- Problem statement:
Write out, word for word, everything in the post about application window menus in Gnome 2 and KDE from "In KDE you can" down to "and sees nothing.".

Do you have a similar menu for each application in Gnome 2 which you are 
using?:

http://picpaste.com/snapshot1-8129WbEn.png

In KDE you can control how an application behaves, and the above menu is 
to found in the topmost lefthand corner of the application's "taskbar".

BC

-- 
There are actually three kinds of mind: one kind grasps things unaided, the second sees what another has grasped, the third grasps nothing and sees nothing.

- Supplied data:
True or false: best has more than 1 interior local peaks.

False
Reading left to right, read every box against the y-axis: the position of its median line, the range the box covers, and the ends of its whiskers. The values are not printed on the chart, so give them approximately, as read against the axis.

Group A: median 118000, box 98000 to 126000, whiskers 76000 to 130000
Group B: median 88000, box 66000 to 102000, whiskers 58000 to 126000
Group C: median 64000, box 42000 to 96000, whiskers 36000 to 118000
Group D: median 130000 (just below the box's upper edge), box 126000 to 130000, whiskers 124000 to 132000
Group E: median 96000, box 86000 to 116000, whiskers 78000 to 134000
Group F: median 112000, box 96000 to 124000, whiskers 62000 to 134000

- Answer to this task:
In KDE you can control how an application behaves, and the above menu is 
to found in the topmost lefthand corner of the application's "taskbar".

BC

-- 
There are actually three kinds of mind: one kind grasps things unaided, the second sees what another has grasped, the third grasps nothing and sees nothing.